I'm over the Mariana(s) Trench and want to throw some objects overboard.

Factual Questions
1

The Mariana Trench is considered the deepest part of the oceans. It is about 11k (6.8 miles) deep and the pressure is over 1000 times the standard atmospheric pressure.

I’m on a ship directly over it and want to drop four objects overboard. The first object is a steel BB. The second object is a steel ball bearing about an inch in diameter. The third object is a steel sphere about the size of a bowling ball and the fourth object is a 1 ton steel spheer. All are made of the same grade of steel.

Will each of the objects reach bottom?

How long will it take for each object to complete it’s descent?

Will all of the objects decend at the same rate?

Will they descend at a constant rate? Will the minor increase in water density or the pressure slow the descent significantly?

What effect will ocean currents have on each object?

Is there anything else that would happen that is not apparent?

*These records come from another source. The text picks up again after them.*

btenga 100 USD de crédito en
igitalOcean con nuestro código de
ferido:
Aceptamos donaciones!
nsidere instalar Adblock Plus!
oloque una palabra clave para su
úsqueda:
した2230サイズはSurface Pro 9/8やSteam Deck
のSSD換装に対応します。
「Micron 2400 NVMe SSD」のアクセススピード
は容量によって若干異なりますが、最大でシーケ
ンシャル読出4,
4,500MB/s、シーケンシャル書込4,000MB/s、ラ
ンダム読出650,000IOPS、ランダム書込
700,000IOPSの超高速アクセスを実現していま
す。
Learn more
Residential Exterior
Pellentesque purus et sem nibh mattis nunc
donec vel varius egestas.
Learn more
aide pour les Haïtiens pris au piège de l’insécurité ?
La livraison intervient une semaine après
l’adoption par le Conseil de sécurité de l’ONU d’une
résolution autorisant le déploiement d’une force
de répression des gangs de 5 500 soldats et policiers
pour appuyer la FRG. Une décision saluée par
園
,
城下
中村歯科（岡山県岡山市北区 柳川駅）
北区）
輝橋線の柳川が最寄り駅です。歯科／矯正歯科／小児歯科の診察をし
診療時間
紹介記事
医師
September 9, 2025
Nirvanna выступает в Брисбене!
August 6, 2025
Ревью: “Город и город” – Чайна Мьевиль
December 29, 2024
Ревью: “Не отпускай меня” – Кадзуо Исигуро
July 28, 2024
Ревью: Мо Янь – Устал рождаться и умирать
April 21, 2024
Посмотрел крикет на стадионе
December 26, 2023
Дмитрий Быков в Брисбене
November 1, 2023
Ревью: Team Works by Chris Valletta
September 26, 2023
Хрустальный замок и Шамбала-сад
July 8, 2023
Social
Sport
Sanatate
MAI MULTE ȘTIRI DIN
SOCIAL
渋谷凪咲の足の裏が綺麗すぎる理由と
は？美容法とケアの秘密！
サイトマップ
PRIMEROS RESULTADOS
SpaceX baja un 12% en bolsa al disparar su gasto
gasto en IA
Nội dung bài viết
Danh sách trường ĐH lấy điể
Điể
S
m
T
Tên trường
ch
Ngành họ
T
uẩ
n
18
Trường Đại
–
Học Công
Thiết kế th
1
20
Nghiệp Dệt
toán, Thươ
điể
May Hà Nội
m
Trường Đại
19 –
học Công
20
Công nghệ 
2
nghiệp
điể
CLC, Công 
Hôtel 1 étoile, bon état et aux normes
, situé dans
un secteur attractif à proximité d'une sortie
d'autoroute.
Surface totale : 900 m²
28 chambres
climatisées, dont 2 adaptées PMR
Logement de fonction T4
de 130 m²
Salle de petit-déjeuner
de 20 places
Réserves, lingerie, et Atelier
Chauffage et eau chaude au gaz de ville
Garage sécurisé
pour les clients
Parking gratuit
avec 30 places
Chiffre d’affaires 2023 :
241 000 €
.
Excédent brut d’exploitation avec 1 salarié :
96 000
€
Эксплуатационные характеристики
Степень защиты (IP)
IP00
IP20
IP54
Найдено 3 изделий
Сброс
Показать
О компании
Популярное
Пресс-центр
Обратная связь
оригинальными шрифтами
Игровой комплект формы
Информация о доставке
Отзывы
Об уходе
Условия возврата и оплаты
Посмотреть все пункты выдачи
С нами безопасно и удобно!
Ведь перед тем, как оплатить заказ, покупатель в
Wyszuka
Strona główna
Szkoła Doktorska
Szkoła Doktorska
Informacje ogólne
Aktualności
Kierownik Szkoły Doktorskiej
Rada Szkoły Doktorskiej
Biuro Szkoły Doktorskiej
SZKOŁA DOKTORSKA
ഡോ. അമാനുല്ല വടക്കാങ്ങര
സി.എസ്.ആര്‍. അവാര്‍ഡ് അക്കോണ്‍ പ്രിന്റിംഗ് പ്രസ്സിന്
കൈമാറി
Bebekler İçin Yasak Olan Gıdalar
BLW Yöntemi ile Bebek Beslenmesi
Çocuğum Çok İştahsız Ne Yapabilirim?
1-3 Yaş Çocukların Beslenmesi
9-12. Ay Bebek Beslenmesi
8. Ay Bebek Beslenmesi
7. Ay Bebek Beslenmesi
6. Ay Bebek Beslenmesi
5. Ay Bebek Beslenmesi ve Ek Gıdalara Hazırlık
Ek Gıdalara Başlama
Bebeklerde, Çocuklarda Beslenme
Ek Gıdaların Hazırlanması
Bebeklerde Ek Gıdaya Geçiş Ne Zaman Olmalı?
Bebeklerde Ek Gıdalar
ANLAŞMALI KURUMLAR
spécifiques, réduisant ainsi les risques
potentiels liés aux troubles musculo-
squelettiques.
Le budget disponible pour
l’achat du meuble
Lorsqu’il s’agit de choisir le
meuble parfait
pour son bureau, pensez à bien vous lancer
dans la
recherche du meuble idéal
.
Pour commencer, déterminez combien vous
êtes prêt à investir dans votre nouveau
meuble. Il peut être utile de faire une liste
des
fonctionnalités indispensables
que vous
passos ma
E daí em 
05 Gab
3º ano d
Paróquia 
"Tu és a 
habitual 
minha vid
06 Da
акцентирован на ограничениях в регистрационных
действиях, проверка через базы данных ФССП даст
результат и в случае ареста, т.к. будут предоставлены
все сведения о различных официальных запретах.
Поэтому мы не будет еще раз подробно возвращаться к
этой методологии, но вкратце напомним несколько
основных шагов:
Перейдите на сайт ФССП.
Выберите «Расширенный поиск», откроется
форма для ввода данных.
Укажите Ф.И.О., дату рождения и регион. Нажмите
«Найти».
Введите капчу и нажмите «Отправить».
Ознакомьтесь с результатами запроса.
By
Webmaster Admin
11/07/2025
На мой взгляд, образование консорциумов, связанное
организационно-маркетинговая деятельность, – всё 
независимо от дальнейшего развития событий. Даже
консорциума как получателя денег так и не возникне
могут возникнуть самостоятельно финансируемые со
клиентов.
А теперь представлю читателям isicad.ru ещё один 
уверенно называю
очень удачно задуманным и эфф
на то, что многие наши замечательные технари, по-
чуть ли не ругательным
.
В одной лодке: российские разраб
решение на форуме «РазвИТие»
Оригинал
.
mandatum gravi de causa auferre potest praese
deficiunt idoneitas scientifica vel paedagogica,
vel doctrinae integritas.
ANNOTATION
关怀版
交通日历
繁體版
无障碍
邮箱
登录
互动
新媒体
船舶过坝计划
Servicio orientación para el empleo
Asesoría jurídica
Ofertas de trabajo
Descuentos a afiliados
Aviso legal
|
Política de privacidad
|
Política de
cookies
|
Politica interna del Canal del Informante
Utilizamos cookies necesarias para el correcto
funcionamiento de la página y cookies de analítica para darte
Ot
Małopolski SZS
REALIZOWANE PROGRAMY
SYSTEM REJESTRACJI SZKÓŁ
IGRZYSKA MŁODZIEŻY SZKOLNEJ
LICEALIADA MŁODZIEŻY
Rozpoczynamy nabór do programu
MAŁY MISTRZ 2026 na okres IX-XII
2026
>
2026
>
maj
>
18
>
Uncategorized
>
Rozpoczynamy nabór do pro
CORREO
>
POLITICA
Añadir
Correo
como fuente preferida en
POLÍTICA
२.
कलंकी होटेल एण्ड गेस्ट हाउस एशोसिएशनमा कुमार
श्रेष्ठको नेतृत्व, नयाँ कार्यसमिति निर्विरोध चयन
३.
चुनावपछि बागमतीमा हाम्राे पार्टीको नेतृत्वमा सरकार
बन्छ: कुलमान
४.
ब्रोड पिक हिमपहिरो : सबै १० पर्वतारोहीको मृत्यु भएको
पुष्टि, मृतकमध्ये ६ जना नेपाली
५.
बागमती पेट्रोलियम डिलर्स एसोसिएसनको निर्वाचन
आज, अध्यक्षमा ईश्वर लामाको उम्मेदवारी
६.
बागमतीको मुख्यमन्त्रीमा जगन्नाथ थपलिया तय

I don’t know why I want to know this. :confused:

2

All balls will hit the bottom at the same time, the same velocity, the same % of compression. Nothing very interesting would happen,

The minor increase in density is just that: minor.

The pressure will not have any influence on proceedings. It acts on all sides of the balls, total efect: 0,

Currents will infuence the trajectory, but the balls will hit bottom @ the same time regardless of currents.

3

deleted after reading link :smack:

4

Wait for it…

5

ummm…how long should we wait for it?

6

I shouldn’t post high.

7

I’m not sure that’s true.
I would suspect that the BB-sized ball will take substantially longer than the 1-ton sphere to hit bottom. How long would a micron-sized sphere take? Surely not the same.

8

Until 10:34.

9

For 20 minutes.

(I’m trying to find a link to the joke, but my search-fu is failing. Damn the 120 sec delay).

Post #8

10

I don’t agree with this with respect to the speed. Hydrodynamic drag is going to act much more strongly on the BB, as its weight to frontal area ratio is the lowest.

11

This is taking entirely too long…

12

Will each of the objects reach bottom?
Yes. Why wouldn’t they?

How long will it take for each object to complete it’s descent?
Depends on the size. They will all quickly approach their terminal velocity, so the approximate time is given below.

Will all of the objects decend at the same rate?
No. The density of the water will create a substantial drag force, limiting the velocity of the spheres. This limitation is a function of sphere size, because drag increases as a function of area, and weight increases as a function of volume (so larger spheres have a higher terminal velocity). My quick calculations (not guaranteed to be accurate; subject to peer review) have:



Object     Terminal Velocity  Time for Descent (36K ft)
 BB           2.2 ft/sec         272 min
1" Ball       7.7 ft/sec          77 min
Bowling Ball   21 ft/sec          28 min
1 ton sphere   30 ft/sec          20 min

Will the minor increase in water density or the pressure slow the descent significantly?
No. Minor increases in density will have a minor effect; increases in pressure will have no effect (other than the effects due to water density change).

What effect will ocean currents have on each object?
Lateral motion.

Is there anything else that would happen that is not apparent?
I dunno. Sharks and giant squid will have an effect, I suppose.

13

oops, sorry. I was too fast in dismissing the whole idea that anything interesting would happen. this will give you a much better idea of how drag/terminal velocity works.

14

They wouldn’t if the pressure at some point causes the water to become more dense than steel. I think that’s what the OP is asking.

As to whether this is physically possible, I have no idea. On one hand, the density of steel is so high, I would doubt that water could ever reach that. On the other hand, even if it could, I would think that the same pressure acting on the water would act on the steel, and compress it, right?

15

According to the OP’s link, there may already be some metal spheres there:

They presumably dropped some of that ballast when it was time to ascend.

16

If I can add my own question, would the steal balls be the same size on the ocean floor as they started on the boat? Is the pressure enough to compress a solid steal ball?

17

Well, in theory, giant transforming robots from space will be crushed at that pressure. The added cold water will help in ensuring they won’t be back to trouble us…until the sequel, that is. :stuck_out_tongue:

18

Twenty minutes, you say?

19

Would it only be lateral? It seems there would have to be some slightly vertical currents, or at least turbulence

20

Ah, I see. As a pretty good approximation, the bulk modulus of water (a measure of its resistance to compression) is 2.3 GPa, and the pressure at the bottom of the Marianas trench is 100MPa. Dividing the two, you would expect the density of seawater to increase by about 4% at that pressure – measurable, but not all that significant, and certainly nowhere near the ~780% increase needed to have water approach the density of steel.

The bulk modulus of steel is much higher than that of water: around 160GPa. Under only 100MPa of pressure, you would expect a decrease in diameter of less than 1/10 of 1%.

Well, to be honest, it depends strongly on the decade in which the measurement is being taken.

That seems plausible. Amend my previous statement to say, “Lateral motion, and change of terminal velocity depending on any vertical component of the current.” Or something like that.